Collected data

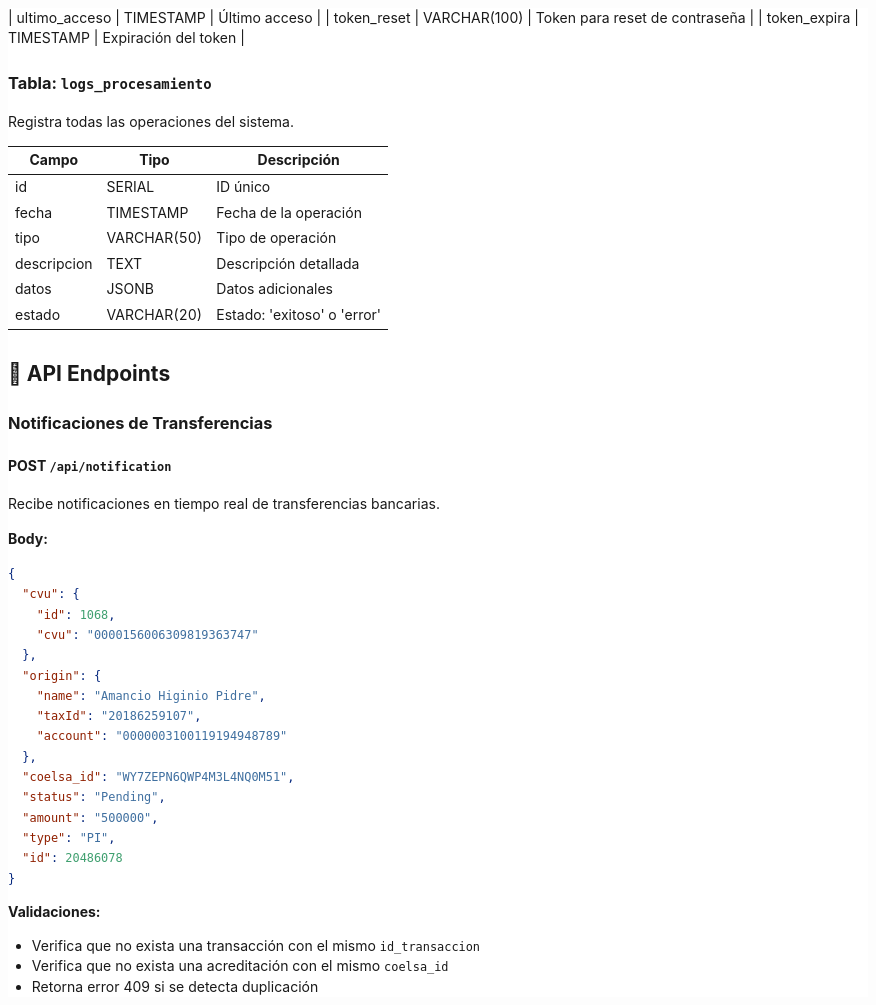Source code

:| ultimo_acceso | TIMESTAMP | Último acceso |
| token_reset | VARCHAR(100) | Token para reset de contraseña |
| token_expira | TIMESTAMP | Expiración del token |

### Tabla: `logs_procesamiento`
Registra todas las operaciones del sistema.

| Campo | Tipo | Descripción |
|-------|------|-------------|
| id | SERIAL | ID único |
| fecha | TIMESTAMP | Fecha de la operación |
| tipo | VARCHAR(50) | Tipo de operación |
| descripcion | TEXT | Descripción detallada |
| datos | JSONB | Datos adicionales |
| estado | VARCHAR(20) | Estado: 'exitoso' o 'error' |

## 🔌 API Endpoints

### Notificaciones de Transferencias

#### POST `/api/notification`
Recibe notificaciones en tiempo real de transferencias bancarias.

**Body:**
```json
{
  "cvu": {
    "id": 1068,
    "cvu": "0000156006309819363747"
  },
  "origin": {
    "name": "Amancio Higinio Pidre",
    "taxId": "20186259107",
    "account": "0000003100119194948789"
  },
  "coelsa_id": "WY7ZEPN6QWP4M3L4NQ0M51",
  "status": "Pending",
  "amount": "500000",
  "type": "PI",
  "id": 20486078
}
```

**Validaciones:**
- Verifica que no exista una transacción con el mismo `id_transaccion`
- Verifica que no exista una acreditación con el mismo `coelsa_id`
- Retorna error 409 si se detecta duplicación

_ACTION ITEM_: Write out every entry above exactly as it stands, minus the pictures.

_RESULT OF THIS EXERCISE_:
Source code

:| ultimo_acceso | TIMESTAMP | Último acceso |
| token_reset | VARCHAR(100) | Token para reset de contraseña |
| token_expira | TIMESTAMP | Expiración del token |

### Tabla: `logs_procesamiento`
Registra todas las operaciones del sistema.

| Campo | Tipo | Descripción |
|-------|------|-------------|
| id | SERIAL | ID único |
| fecha | TIMESTAMP | Fecha de la operación |
| tipo | VARCHAR(50) | Tipo de operación |
| descripcion | TEXT | Descripción detallada |
| datos | JSONB | Datos adicionales |
| estado | VARCHAR(20) | Estado: 'exitoso' o 'error' |

## 🔌 API Endpoints

### Notificaciones de Transferencias

#### POST `/api/notification`
Recibe notificaciones en tiempo real de transferencias bancarias.

**Body:**
```json
{
  "cvu": {
    "id": 1068,
    "cvu": "0000156006309819363747"
  },
  "origin": {
    "name": "Amancio Higinio Pidre",
    "taxId": "20186259107",
    "account": "0000003100119194948789"
  },
  "coelsa_id": "WY7ZEPN6QWP4M3L4NQ0M51",
  "status": "Pending",
  "amount": "500000",
  "type": "PI",
  "id": 20486078
}
```

**Validaciones:**
- Verifica que no exista una transacción con el mismo `id_transaccion`
- Verifica que no exista una acreditación con el mismo `coelsa_id`
- Retorna error 409 si se detecta duplicación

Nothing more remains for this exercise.